Four years after Egypt revolution, jails clogged with activists

Zyad el-Elaimy was among millions who rallied to overthrow Hosni Mubarak in 2011, but four years later he is visiting some of them who are now in jail while the ousted strongman edges closer to release from prison.

The jubilation that had marked Mubarak's toppling — a key event of the 2011 Arab Spring — is dead, and activists say an even more autocratic regime now rules the most populous Arab country.

Since he deposed Mubarak's successor, Islamist leader Mohamed Morsy in 2013, former army chief and now President Abdel Fattah al-Sisi has been accused by activists of having installed a more repressive regime.

But Sisi, who won more than 90 percent of votes against a socialist opponent in last year's election, enjoys widespread support among Egyptians weary of political and economic turmoil.

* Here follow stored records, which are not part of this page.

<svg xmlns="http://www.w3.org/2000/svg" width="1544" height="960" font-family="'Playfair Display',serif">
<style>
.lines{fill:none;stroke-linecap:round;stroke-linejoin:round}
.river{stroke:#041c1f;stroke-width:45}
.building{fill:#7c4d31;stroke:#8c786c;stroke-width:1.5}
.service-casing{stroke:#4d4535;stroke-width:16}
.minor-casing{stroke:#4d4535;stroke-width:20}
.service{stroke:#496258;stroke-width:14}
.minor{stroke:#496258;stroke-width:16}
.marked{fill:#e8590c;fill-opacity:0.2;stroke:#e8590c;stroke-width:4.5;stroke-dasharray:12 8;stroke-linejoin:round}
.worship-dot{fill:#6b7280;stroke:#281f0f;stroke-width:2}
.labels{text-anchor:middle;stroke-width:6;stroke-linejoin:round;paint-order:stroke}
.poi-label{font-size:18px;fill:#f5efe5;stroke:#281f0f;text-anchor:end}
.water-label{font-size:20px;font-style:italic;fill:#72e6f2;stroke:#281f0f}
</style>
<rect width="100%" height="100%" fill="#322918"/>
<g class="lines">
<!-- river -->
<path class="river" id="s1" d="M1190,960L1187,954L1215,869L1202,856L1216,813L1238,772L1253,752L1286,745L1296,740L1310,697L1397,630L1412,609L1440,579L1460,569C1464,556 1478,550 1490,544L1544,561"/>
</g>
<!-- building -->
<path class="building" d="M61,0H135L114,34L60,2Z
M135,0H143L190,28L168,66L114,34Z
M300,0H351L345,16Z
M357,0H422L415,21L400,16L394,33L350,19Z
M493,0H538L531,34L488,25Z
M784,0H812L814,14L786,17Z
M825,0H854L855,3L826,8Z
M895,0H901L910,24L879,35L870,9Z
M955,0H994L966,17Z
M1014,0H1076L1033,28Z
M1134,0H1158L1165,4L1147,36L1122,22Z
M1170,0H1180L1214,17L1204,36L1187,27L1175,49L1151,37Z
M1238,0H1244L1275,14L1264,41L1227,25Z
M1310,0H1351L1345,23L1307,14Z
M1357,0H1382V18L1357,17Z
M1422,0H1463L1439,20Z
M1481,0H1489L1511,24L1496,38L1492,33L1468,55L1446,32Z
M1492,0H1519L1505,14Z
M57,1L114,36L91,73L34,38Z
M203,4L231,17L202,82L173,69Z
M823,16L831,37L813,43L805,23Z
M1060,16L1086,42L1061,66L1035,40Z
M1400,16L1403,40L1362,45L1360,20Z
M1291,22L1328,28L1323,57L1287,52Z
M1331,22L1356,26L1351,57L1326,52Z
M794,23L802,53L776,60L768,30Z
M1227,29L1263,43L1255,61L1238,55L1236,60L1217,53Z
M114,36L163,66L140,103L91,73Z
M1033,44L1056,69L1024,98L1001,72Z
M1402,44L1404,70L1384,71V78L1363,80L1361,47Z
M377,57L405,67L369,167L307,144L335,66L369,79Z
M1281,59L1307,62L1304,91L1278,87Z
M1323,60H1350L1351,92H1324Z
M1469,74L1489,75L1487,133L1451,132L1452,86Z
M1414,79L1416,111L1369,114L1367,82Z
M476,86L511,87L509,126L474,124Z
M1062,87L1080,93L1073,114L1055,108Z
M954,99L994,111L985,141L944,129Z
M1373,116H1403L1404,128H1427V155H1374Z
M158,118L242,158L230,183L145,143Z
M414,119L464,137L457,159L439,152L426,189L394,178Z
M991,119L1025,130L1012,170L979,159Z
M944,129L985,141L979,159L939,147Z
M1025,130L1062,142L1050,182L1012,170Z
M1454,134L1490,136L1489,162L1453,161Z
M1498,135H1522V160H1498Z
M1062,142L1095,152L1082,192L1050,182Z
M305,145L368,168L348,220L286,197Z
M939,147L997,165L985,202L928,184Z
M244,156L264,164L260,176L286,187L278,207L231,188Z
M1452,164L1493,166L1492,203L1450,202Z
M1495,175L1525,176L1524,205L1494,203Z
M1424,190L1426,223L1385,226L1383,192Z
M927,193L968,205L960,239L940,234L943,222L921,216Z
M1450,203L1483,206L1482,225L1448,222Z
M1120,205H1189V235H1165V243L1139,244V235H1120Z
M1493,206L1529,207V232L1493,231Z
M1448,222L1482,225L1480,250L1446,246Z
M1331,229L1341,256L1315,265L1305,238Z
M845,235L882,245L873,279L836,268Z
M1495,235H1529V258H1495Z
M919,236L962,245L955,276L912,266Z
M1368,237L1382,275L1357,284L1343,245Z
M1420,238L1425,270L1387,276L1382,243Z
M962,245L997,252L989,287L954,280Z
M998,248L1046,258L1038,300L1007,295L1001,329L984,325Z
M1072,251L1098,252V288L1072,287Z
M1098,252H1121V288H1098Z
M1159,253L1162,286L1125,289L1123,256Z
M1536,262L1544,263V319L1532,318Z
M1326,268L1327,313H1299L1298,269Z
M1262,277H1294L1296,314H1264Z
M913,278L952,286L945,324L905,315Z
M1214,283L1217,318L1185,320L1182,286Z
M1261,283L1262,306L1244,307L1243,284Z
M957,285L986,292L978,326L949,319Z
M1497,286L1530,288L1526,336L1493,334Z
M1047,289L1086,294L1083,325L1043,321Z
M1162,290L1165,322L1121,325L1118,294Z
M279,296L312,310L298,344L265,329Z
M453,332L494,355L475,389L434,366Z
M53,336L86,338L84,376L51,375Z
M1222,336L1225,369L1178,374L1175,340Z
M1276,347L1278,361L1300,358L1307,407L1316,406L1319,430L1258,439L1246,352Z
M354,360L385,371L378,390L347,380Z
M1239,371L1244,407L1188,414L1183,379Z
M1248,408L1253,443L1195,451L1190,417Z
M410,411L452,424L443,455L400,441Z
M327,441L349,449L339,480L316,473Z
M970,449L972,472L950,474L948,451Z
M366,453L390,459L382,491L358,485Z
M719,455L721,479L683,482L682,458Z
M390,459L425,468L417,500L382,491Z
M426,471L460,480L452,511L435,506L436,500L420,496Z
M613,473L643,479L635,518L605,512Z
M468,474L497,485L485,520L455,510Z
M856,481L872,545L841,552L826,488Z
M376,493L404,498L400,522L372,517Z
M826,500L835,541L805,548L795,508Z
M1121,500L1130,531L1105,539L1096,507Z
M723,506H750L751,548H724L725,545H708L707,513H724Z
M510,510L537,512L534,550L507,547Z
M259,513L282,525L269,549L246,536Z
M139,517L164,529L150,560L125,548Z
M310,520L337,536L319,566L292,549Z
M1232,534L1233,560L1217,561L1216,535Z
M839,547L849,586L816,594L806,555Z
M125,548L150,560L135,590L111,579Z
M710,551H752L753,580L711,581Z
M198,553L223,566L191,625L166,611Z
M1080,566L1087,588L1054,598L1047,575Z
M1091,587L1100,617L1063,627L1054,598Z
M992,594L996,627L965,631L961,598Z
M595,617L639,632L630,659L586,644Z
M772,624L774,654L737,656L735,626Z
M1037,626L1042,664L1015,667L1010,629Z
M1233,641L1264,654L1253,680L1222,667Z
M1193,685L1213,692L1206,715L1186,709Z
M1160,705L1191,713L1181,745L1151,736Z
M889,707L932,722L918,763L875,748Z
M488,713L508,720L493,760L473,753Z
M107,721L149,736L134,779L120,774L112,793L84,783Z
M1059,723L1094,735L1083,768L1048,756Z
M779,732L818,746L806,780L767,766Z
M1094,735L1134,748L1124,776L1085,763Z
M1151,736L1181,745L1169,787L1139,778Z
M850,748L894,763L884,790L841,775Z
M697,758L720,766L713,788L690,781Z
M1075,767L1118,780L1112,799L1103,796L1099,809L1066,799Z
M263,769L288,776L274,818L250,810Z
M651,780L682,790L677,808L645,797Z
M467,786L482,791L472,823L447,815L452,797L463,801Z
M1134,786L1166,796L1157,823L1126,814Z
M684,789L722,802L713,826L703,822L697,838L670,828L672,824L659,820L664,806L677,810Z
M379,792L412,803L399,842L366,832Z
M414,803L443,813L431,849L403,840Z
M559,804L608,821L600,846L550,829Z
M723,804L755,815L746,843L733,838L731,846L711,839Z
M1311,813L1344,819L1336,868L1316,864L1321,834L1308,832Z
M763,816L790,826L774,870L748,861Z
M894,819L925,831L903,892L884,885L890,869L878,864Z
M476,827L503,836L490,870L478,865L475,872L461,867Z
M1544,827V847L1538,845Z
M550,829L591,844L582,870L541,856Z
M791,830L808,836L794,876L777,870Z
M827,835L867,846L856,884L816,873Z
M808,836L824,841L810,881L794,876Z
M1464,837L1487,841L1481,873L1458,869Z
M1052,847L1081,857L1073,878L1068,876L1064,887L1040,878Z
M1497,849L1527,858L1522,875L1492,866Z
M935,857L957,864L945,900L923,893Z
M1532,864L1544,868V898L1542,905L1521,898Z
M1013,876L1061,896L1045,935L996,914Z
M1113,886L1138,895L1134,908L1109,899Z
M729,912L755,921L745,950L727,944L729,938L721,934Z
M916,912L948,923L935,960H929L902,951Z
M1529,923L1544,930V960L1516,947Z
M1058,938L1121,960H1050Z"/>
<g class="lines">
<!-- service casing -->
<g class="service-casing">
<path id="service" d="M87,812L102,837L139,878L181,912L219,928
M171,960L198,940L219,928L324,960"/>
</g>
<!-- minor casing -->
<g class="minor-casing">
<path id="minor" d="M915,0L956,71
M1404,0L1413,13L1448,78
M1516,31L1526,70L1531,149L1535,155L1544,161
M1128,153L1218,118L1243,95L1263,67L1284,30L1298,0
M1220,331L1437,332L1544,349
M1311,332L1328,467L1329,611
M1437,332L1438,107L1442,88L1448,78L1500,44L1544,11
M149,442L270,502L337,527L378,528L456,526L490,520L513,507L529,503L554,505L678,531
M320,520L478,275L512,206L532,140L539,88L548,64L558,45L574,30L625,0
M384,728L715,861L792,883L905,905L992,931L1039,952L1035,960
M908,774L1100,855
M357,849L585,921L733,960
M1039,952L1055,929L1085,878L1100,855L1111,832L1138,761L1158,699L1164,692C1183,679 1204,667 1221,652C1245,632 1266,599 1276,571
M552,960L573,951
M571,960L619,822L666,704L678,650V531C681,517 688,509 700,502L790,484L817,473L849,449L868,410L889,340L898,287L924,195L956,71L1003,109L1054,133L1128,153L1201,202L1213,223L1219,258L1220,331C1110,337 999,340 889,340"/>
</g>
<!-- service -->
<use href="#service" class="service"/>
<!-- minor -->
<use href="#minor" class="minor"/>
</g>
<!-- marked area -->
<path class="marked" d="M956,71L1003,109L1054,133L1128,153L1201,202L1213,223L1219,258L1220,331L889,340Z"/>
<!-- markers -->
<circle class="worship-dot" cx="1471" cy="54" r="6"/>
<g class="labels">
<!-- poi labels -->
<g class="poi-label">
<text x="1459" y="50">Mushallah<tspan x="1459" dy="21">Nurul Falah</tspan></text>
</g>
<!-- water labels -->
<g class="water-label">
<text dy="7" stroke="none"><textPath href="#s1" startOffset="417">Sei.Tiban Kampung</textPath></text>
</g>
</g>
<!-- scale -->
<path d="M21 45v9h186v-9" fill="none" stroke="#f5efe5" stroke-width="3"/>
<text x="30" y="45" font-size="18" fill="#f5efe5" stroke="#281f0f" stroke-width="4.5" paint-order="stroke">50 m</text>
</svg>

"Bread, freedom, social justice and human dignity," were not just slogans but the aims of pro-democracy activists who converged in their millions on Cairo's Tahrir Square in a movement that drove Mubarak from power.

After he stepped down, Mubarak and his former security chiefs were arrested and put on trial over the deaths of protesters during the uprising.

The charges have been dropped, bringing Mubarak closer to release.

Legal experts have said the court decision on Mubarak and his security chiefs was inevitable because the prosecution had failed to compile a case against the ousted strongman.

And days before the fourth anniversary of the 25 January revolt, Mubarak's two sons walked out of prison pending retrial on separate corruption charges.

Elaimy, a lawyer and former MP, said the Mubarak verdict "is a message to us… that no matter how much corruption and oppression the authorities commit, they will always get away without any punishment. And that is very painful."

Throughout the trial, the prosecution mainly summoned other security chiefs who exonerated Mubarak and his aides.

Meanwhile, dozens of activists who had risen up against the former president are now in prison for holding unauthorised protests.

Settling political scores

"The Egyptian judiciary has shown a double-standard for justice by exonerating state officials from any guilt in committing human rights violations on the one hand; and on the other, by issuing hefty prison terms against those who exercise their civil and political rights," said the International Federation of Human Rights group.

A lower court jailed the Mubaraks last May for embezzling millions of dollars from state funds allocated for renovating presidential palaces.

But an appeals court overturned that verdict and ordered a retrial.

"When we used to meet to plan the 25 January protests in 2011, we were expecting to be hanged if the revolution failed…. Today we are paying the price for our political stances," said Elaimy, who was elected to parliament in the first post-Mubarak polls.

Those jailed include leaders of the revolt like Ahmed Maher and Mohamed Adel — both sentenced to three years. And their April 6 Youth Movement, which spearheaded the uprising, has been banned by court order.

Ahmed Abdel Rabo, professor of political science at Cairo University, said Egypt is experiencing a "settling of political scores with anyone who represented the January 2011 revolution…. What is happening reflects how the state sees the revolution."

The brunt of the government crackdown has targeted Morsy's supporters and members of his Muslim Brotherhood, which posted strong electoral gains following Mubarak's ouster and propelled Morsy to power in 2012.

The crackdown has killed more than 1,400 people, most of them within hours, in clashes as police broke up two pro-Morsy camps in Cairo weeks after the president's ouster on July 3, 2013.

More than 15,000 Morsy backers are also imprisoned, and dozens have been sentenced to death after speedy trials that the United Nations has denounced as "unprecedented in recent history."

On Saturday, a court ordered the retrial of 37 Islamists who had been sentenced to death.

The Muslim Brotherhood itself has been designated a terrorist organisation.

Ammar Motawee, a young Brotherhood member whose sister spent three months in detention, said that "after four years we are now fighting a harder battle against a regime that is more violent, and a public opinion that accepts crushing the opposition."

Sisi consistently defends his regime, and insisted soon after the murder charges against Mubarak were dropped that Egypt was "on a path to establish a modern democratic state based on justice, freedom, equality and renunciation of corruption".

But for Elaimy, "nothing has changed" over the past four years.

Attempts to protest are not only met by rapid police action, but also by shrugs, even hostility, from millions of Egyptians who just want a return to normalcy.